J.G.: OK. Someone comes in to the store, you chat a bit, and they mention that they have a business they’d like to move or that they are thinking about starting a new business and looking at doing so in the Valley. What would you tell them?

L.S.: First, I’d determine if their business would be a good fit. I’d tell you about what exists here already, what doesn’t, and why. Fortunately, thanks to the BDCC and SeVEDS, a lot of background work’s been done to figure out what’s needed in the area, so I’d start there.

Second, people relocate for different reasons. I think choosing southern Vermont would be a good move if the lifestyle’s going to work for you. If so, sure, have your business here. Why not grab a quick bite and use the rest of your lunch hour to go cross-country skiing, if that appeals?

I’d also remind you that we’re accessible by car to major metros. Two hours between here and Boston and less than four hours to New York City. Rural, yes — remote, no.

J.G.: One thing that comes up which might not be as critical for a small retail operation like yours, but since you’re involved in local economic development, I’ll ask anyway: the workforce issue.

L.S.: It is an issue, but to me, it’s not a lack of workforce. It’s more a lack of jobs and workforce. They go together. You might have three open jobs, and maybe there’s a pool of sorts, but there aren’t enough jobs to drive a bigger pool. So you need both.

It’s not just how to fill open jobs. It’s critical to look at that whole. We have employable, qualified people here, but a good many of them are already employed. That’s the other piece. We’re not talking about high unemployment.

J.G.: How have you managed?

L.S.: Through all these years, I’ve had very little difficulty finding qualified people to work in either of the bookstores. Even though bookselling demands a diverse skill set — you’ve got to be good at conversation, good with computers, and have a good working knowledge of books and publishing — when I’ve put it out there, they’ve come.

J.G.: Bookstore staffers often amaze me with their ability to help us find what we’re looking for.

L.S.: But again, the workforce issue is one that we must continue to deal with. People here want to work and are willing to learn.

A large employer coming in can suck up a lot of employees, as we’ve seen from time to time. But if a small company is looking to fill a small number of jobs, they should be able to — absolutely.

Connections are being made between the local employers and the schools and training centers. What do they need, what should we be training for?

I think we’re moving in the right directions.
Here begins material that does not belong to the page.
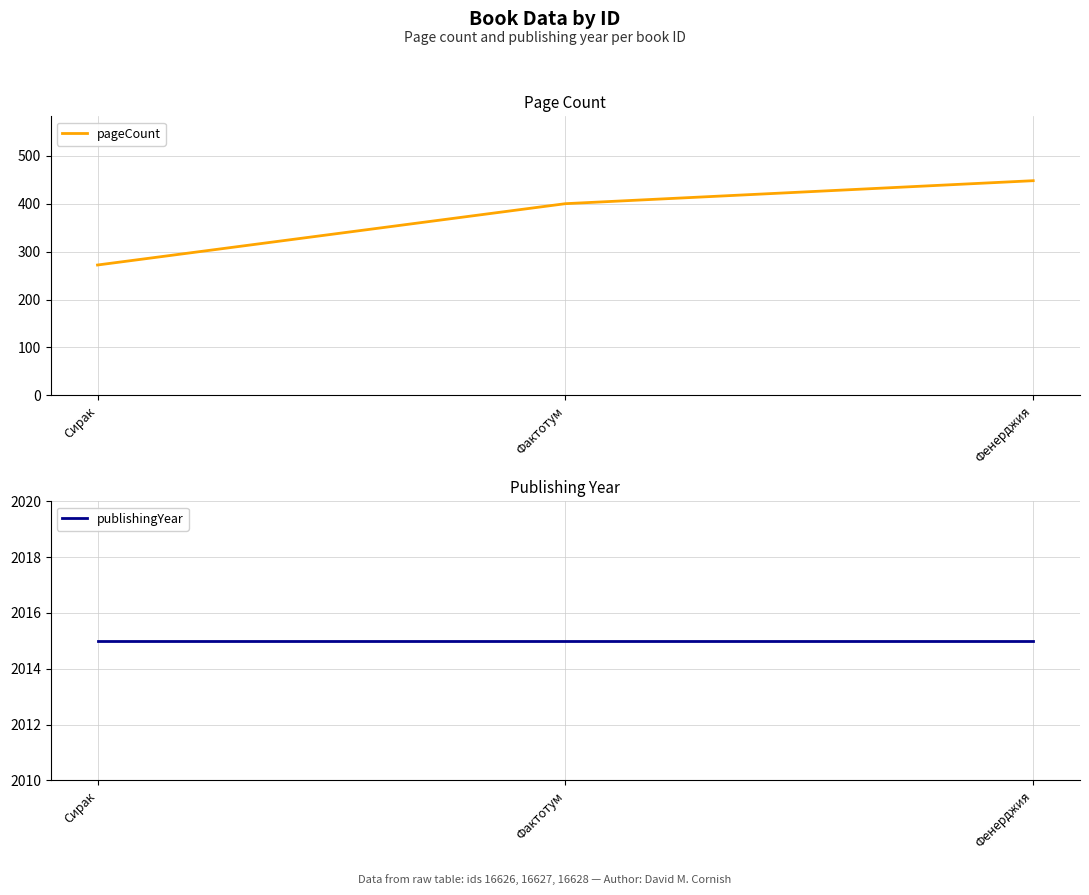

Read the pageCount value at Фенерджия.

448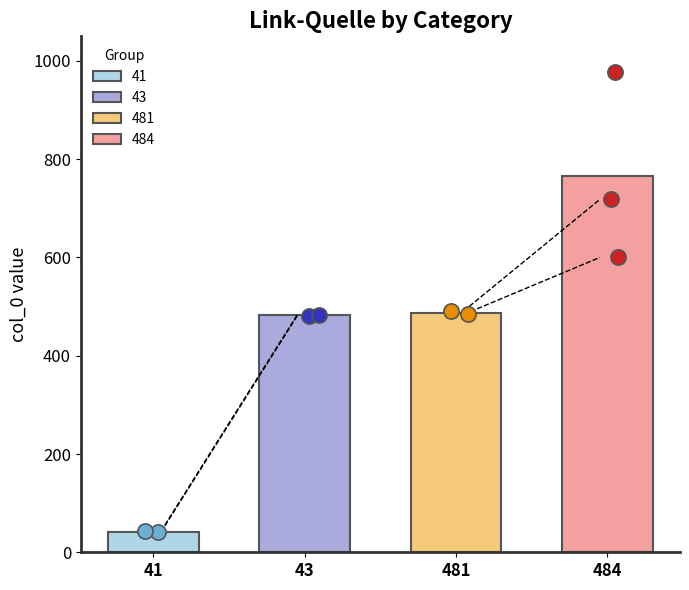

Approximately how many times larger is the value at 718 compared to 41?

17.5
J.G.: You sound so confident.

L.S.: I am. Hey, my husband and I wouldn’t stick around if we didn’t think this was the right place, especially for our kids — 12-year-old daughter Ally, 9-year-old son Zach, and 3-year-old Jacob. It’s about them and their peers and the community they live in.

Operating Bartleby’s and living an engaged life in our community are how we connect with that critical population and help open worlds for them. And while we’re at it, for ourselves.